PROMPT:
When checking the entries below, count every line with the word "Kepada", then give only that number.

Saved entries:

········

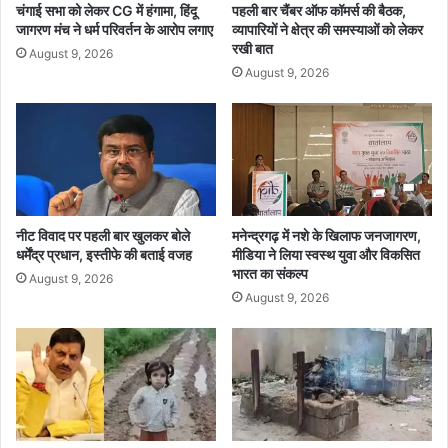
न
श
चंगाई सभा को लेकर CG में हंगामा, हिंदू
पहली बार चैंबर ऑफ कॉमर्स की बैठक,
र्वि
क
जागरण मंच ने धर्म परिवर्तन के आरोप लगाए
व्यापारियों ने क्षेत्र की समस्याओं को लेकर
नि
रे
रखी बात
August 9, 2026
यो
गी
August 9, 2026
ज
1
न
1
सा
ल
की
रि
पो
र्ट
नीट विवाद पर पहली बार खुलकर बोले
मनेन्द्रगढ़ में नशे के खिलाफ जनजागरण,
धर्मेंद्र प्रधान, इस्तीफे की बताई वजह
मीडिया ने लिया स्वस्थ युवा और विकसित
,
भारत का संकल्प
ह
August 9, 2026
र
August 9, 2026
मं
त्रा
ल
य
से
मां
गा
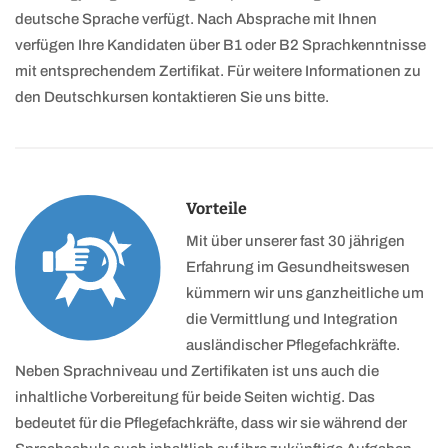
deutsche Sprache verfügt. Nach Absprache mit Ihnen
verfügen Ihre Kandidaten über B1 oder B2 Sprachkenntnisse
mit entsprechendem Zertifikat. Für weitere Informationen zu
den Deutschkursen kontaktieren Sie uns bitte.
Vorteile
Mit über unserer fast 30 jährigen
Erfahrung im Gesundheitswesen
kümmern wir uns ganzheitliche um
die Vermittlung und Integration
ausländischer Pflegefachkräfte.
Neben Sprachniveau und Zertifikaten ist uns auch die
inhaltliche Vorbereitung für beide Seiten wichtig. Das
bedeutet für die Pflegefachkräfte, dass wir sie während der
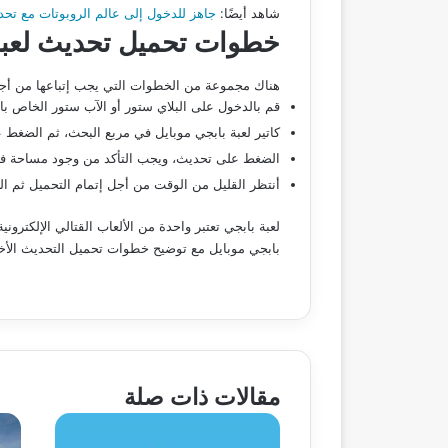
شاهد أيضًا:
جاهز للدخول إلى عالم الروبوتات مع تحديث ببجي الجديد PUBG Mobile 3.9؟! استعد لتجربة قتالية
خطوات تحميل تحديث لعبة
هناك مجموعة من الخطوات التي يجب إتباعها من أ
قم بالدخول على البلاي ستور أو الآب ستور الخاص با
كاتير لعبة بابجي موبايل في مربع البحث، ثم الضغط عل
الضغط على تحديث، ويجب التأكد من وجود مساحة فار
أنتظر القليل من الوقت من أجل إتمام التحميل ثم ا
لعبة بابجي تعتبر واحدة من الألعاب القتالي الإلكتر
بابجي موبايل مع توضيح خطوات تحميل التحديث الأخير
مقالات ذات صلة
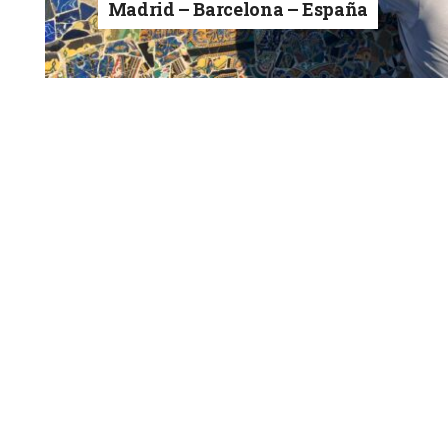
Madrid – Barcelona – España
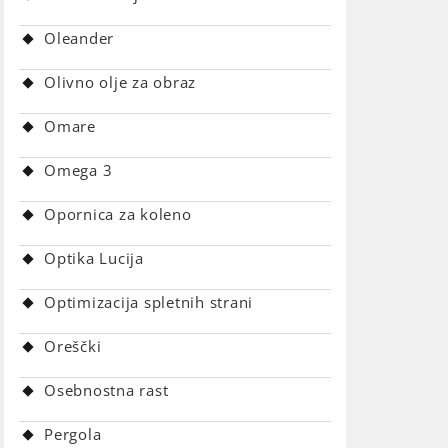
Oleander
Olivno olje za obraz
Omare
Omega 3
Opornica za koleno
Optika Lucija
Optimizacija spletnih strani
Oreščki
Osebnostna rast
Pergola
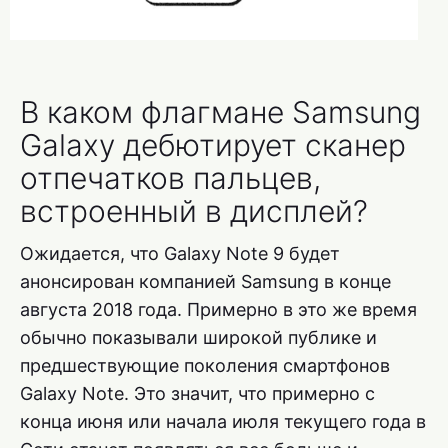
В каком флагмане Samsung
Galaxy дебютирует сканер
отпечатков пальцев,
встроенный в дисплей?
Ожидается, что Galaxy Note 9 будет
анонсирован компанией Samsung в конце
августа 2018 года. Примерно в это же время
обычно показывали широкой публике и
предшествующие поколения смартфонов
Galaxy Note. Это значит, что примерно с
конца июня или начала июля текущего года в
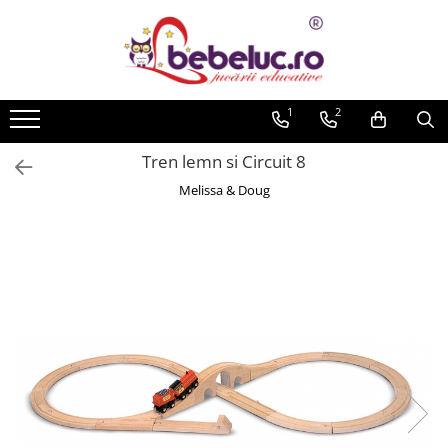
Toate Produsele
Jucarii pe varste
1
2
Jucarii educative
Tren lemn si Circuit 8
Set constructie copii
Melissa & Doug
Seturi de construit
Jucarii magnetice
Cuburi de construit
Seturi Experimente pentru copii
Organele Corpului Uman
Roboti de jucarie
Jucarii Creativitate
Lucru manual copii
Plastilina
Seturi de desen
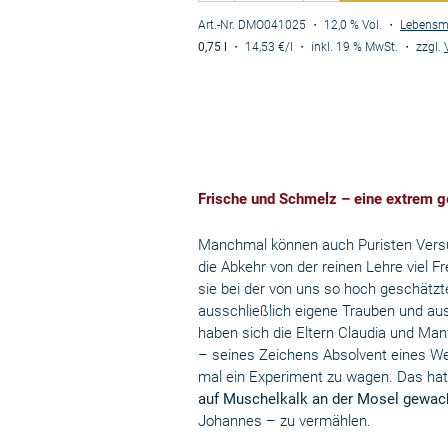
Art.-Nr. DMO041025
・ 12,0 % Vol.
・
Lebensm
0,75 l
・
14,53 €
/l
・
inkl. 19 % MwSt.
・
zzgl.
Frische und Schmelz – eine extrem 
Manchmal können auch Puristen Versu
die Abkehr von der reinen Lehre viel 
sie bei der von uns so hoch geschätzt
ausschließlich eigene Trauben und auss
haben sich die Eltern Claudia und Ma
– seines Zeichens Absolvent eines W
mal ein Experiment zu wagen. Das ha
auf Muschelkalk an der Mosel gewa
Johannes – zu vermählen.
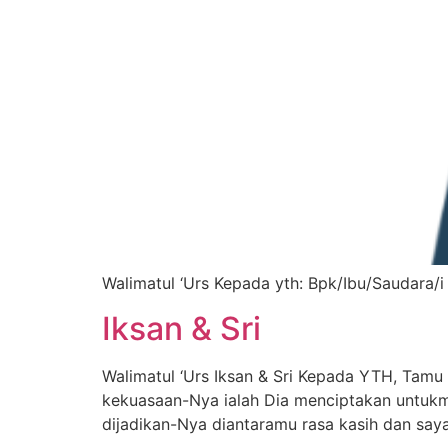
Walimatul ‘Urs Kepada yth: Bpk/Ibu/Saudara/
Iksan & Sri
Walimatul ‘Urs Iksan & Sri Kepada YTH, Tam
kekuasaan-Nya ialah Dia menciptakan untukmu
dijadikan-Nya diantaramu rasa kasih dan say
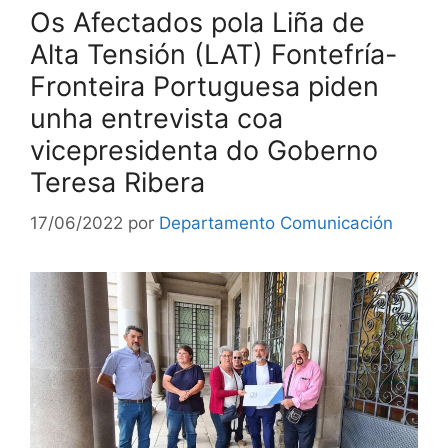
Os Afectados pola Liña de
Alta Tensión (LAT) Fontefría-
Fronteira Portuguesa piden
unha entrevista coa
vicepresidenta do Goberno
Teresa Ribera
17/06/2022
por
Departamento Comunicación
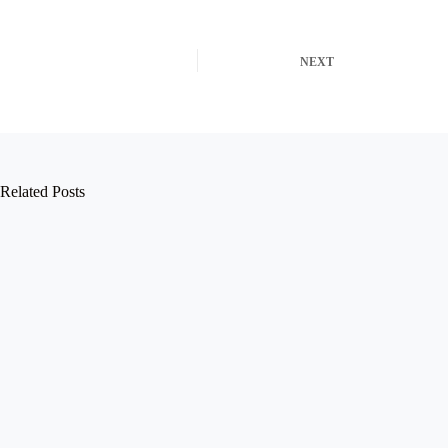
NEXT
Related Posts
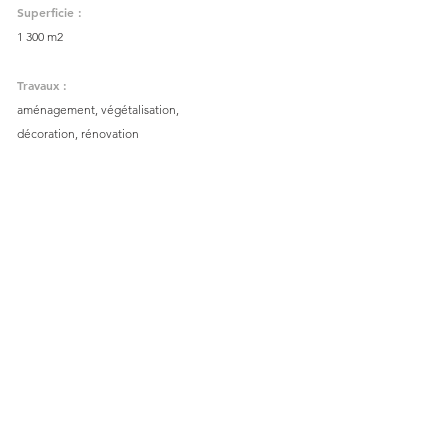
Superficie :
1 300 m2
Travaux :
aménagement,
végétalisation,
décoration, rénovation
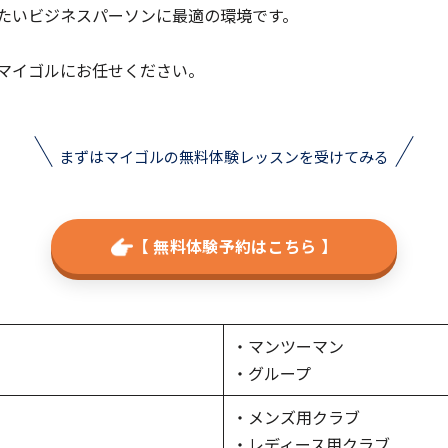
たいビジネスパーソンに最適の環境です。
マイゴルにお任せください。
まずはマイゴルの無料体験レッスンを受けてみる
【 無料体験予約はこちら 】
・マンツーマン
・グループ
・メンズ用クラブ
・レディース用クラブ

········

COMPLETED TASK:
2